OCPD and the Registrar are fully incompetent. One time they even managed to screw up their class rankings and did not catch the mistake for a couple of months, well into the summer. In all seriousness, how hard is it to set up a bell curve? Let me answer the question, a middle school student could do it. OCPD simply does not care. Everybody there thinks they are doing a swimming job (except for maybe the profs, who seem to exhibit guilt).

Some change might be on the way. Dean Grossman is on his way out. This is well deserved. He had the nerve to tell an entire class of unemployed graduates how valuable their degrees were, and that they would pay off in the long run. He also had the nerve to yell at and blame a group of 2Ls and 1Ls who found out about the new ABA employment statistics.

From what I understand admissions will be cut when Dean Grossman leaves. But they still have not figured out the finances (haha just like me when I decided to attend). American experienced a precipitous drop in its rankings once the ABA reporting standards were reworked, however what kills me is that nobody cared about the employment statistics beforehand. It is behind only UDC in terms of employment prospects in the DC metro area.

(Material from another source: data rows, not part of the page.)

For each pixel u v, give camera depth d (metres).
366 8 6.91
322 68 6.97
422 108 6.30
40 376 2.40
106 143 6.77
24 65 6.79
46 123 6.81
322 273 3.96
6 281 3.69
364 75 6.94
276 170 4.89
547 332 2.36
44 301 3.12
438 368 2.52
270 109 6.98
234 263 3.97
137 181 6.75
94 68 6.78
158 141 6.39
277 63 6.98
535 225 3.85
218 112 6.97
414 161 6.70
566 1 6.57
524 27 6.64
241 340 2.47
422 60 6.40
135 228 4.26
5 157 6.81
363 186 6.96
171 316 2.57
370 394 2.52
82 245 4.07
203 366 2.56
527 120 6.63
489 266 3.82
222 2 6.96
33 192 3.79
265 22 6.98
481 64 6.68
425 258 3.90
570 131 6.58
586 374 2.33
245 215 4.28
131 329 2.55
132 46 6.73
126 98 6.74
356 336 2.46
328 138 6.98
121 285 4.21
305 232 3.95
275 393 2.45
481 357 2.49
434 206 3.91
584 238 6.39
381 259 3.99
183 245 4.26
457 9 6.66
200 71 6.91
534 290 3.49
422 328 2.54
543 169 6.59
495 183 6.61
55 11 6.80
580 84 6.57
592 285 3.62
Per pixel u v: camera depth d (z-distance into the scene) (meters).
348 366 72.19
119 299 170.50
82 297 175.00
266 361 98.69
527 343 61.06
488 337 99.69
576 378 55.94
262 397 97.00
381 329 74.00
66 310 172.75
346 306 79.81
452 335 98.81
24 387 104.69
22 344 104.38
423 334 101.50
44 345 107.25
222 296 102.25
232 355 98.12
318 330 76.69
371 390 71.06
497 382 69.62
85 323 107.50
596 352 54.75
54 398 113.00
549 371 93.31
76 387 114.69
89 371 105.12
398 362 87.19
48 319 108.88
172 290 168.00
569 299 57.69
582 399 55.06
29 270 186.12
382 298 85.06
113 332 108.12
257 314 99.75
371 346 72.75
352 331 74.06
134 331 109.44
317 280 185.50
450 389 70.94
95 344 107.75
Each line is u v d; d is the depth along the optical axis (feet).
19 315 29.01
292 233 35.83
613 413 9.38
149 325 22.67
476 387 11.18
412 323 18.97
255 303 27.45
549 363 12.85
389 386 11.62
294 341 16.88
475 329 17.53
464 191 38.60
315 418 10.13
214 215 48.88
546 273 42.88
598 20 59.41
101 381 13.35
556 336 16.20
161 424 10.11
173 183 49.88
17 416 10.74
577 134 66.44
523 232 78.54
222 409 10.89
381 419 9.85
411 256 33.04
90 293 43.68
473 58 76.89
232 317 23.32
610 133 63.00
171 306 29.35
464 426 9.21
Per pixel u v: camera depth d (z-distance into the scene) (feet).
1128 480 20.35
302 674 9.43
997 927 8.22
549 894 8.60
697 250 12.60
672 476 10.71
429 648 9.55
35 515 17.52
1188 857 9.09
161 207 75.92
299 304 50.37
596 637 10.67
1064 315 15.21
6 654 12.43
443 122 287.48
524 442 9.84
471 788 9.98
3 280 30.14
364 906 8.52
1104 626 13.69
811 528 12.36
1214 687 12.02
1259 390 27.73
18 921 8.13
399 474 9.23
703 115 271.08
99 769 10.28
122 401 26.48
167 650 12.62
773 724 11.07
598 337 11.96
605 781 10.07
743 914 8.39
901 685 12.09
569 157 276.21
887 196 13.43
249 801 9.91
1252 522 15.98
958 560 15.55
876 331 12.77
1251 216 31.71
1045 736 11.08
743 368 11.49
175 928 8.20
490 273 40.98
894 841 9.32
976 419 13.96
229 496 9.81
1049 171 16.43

Oh, and most people in OCPD from my 1L year still have their jobs. It seems like you cannot get fired from that school unless you shoot somebody. As a final kicker, yes American is selling IBR as a way out- and even had a nifty PowerPoint that exclaimed: “Everybody can qualify for IBR!”

. . . Please never give up. I promise I won’t give up trying to repay the taxpayer.

Best,

American is perhaps the prime example of a relatively highly ranked law school (currently 56th out of 202 ABA schools, although dropping due to atrocious employment statistics and plunging entrance requirements) that has priced itself completely out of any reasonable relationship to the value of what it offers graduates.

Washington DC is probably the worst entry-level market for attorneys in the country. People in the top third of their classes at Harvard, Columbia etc., who have their pick of jobs in NYC, routinely struggle to get comparable offers in DC. As for the local schools, American is light years behind GULC and George Washington in the race for jobs — which says something, given that GW put nearly a quarter of its 2012 graduating class into school-funded $15 per hour year-long “jobs,” to avoid reporting facially horrendous employment outcomes.

American’s class of 2012, on the other hand, featured a 61% un-and-underemployment rate, if full employment is defined as an actual legal job. Let me repeat that: at present, more than three out of every five American graduates are failing to get legal jobs within nine months of graduation.

American is also one of the most expensive law schools in the country to attend, with a current nine-month estimated cost of attendance of $71,000. On top of this the school gives out very little in the way of tuition discounts, with the result that that 2012 class ended up with an average of nearly $180,000 in law school debt when their first loan payments came due in November.

The school recently broke ground on an enormous new building.

In short, American is a paradigm example of a law school that prices itself as if it were Columbia, when in fact in terms of outcomes for its graduates it’s far more comparable to Thomas Jefferson. As a new paper from Bernie Burk emphasizes, the marked contraction in the market for entry-level legal jobs is mostly a product of the disappearance of several thousand big firm associate positions per year. Those are the only jobs that make the concept of a law school with a $70,000 annual cost of attendance even vaguely economically rational, and there are only enough such jobs to rationalize the existence of perhaps a dozen such schools, at most. (“Rationalize” does not, of course, mean justify. There is no reason any law school should be charging what American charges, unless enriching universities and their most favored employees counts as a reason).